Results from this study will be applicable for medical professionals in health systems, especially those with a role in antimicrobial stewardship or direct patient care. However, it should be cautioned that the consistent use of ITT in this sample may not be extrapolated to other subspecialties. Similarly, the proportion of non-inferiority trials used in infectious diseases is somewhat higher than expected in other disciplines, which further limits generalizability to other therapeutic areas [7, 24]. Another potential limitation is that the search purposefully focused on identifying and evaluating the most impactful infectious diseases RCTs published in highly regarded journals, and these results themselves may represent a “best case” scenario.
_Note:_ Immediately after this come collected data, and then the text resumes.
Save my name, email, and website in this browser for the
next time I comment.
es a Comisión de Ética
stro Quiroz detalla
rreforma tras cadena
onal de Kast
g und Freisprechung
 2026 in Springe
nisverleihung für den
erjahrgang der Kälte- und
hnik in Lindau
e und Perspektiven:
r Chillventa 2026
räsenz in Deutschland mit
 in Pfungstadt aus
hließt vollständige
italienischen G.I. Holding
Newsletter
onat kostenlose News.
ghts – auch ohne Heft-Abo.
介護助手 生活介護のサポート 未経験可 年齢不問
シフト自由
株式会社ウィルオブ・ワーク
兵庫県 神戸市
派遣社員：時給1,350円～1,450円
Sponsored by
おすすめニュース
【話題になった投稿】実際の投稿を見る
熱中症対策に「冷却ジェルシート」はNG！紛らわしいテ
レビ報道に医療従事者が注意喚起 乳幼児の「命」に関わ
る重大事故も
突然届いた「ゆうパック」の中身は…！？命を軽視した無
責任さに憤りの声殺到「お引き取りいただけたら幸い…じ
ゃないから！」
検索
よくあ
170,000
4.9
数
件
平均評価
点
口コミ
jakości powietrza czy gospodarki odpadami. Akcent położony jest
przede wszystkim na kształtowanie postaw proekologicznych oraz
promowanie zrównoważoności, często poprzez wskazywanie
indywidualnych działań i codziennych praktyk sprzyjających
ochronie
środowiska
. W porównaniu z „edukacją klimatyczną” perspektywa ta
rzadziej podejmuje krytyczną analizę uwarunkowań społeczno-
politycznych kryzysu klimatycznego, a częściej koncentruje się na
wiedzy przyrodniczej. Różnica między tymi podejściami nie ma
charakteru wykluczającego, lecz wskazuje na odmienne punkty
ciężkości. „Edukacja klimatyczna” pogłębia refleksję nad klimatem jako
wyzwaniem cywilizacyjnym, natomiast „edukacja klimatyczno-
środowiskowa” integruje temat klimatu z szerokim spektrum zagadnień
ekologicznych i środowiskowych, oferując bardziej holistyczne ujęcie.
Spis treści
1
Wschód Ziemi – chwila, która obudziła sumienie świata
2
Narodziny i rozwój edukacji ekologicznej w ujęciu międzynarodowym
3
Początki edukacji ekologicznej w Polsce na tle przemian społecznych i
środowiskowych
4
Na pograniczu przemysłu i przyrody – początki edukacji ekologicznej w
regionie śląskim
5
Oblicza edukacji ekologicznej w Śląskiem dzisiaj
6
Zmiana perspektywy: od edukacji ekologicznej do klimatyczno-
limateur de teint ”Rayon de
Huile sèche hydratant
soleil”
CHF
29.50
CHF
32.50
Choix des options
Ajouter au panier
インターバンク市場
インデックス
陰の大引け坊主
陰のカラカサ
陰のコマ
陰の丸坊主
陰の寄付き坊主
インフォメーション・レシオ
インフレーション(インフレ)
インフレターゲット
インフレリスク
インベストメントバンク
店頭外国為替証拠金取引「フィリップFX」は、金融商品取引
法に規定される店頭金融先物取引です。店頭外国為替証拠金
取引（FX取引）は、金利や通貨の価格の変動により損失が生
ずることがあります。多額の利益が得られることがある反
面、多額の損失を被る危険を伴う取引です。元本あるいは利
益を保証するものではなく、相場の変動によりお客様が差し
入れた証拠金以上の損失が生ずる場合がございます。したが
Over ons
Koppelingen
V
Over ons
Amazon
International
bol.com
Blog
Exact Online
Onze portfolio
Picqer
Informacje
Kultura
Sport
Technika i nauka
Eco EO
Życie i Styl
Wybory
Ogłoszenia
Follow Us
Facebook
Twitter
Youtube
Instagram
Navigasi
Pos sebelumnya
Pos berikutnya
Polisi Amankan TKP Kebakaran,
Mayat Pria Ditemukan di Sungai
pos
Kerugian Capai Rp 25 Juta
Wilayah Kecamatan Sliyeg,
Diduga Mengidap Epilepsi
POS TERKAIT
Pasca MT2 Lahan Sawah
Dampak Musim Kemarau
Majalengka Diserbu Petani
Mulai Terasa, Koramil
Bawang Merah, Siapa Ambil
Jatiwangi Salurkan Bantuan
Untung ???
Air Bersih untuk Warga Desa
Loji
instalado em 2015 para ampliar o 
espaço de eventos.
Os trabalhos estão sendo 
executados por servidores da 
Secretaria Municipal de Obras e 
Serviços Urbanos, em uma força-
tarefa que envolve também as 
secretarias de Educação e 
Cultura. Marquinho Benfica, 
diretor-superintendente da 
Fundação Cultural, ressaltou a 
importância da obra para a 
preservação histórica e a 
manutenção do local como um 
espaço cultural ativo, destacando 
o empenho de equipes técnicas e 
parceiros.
Results from this study highlight key information to consider when evaluating study methods and results, and a general lack of transparency in study reporting. Without a thorough understanding of the types and appropriateness of data being presented in a study, decisions about the use of a medication for a patient or its addition to the hospital formulary become dependent on the study authors’ presentation and conclusions. Lack of transparency could contribute to misinterpretation of important findings or use of an agent outside of its intended target population. Furthermore, the important shortcomings identified in this study will also be important for journal editors and peer reviewers to consider when evaluating RCTs, particularly those of anti-infectives, for publication.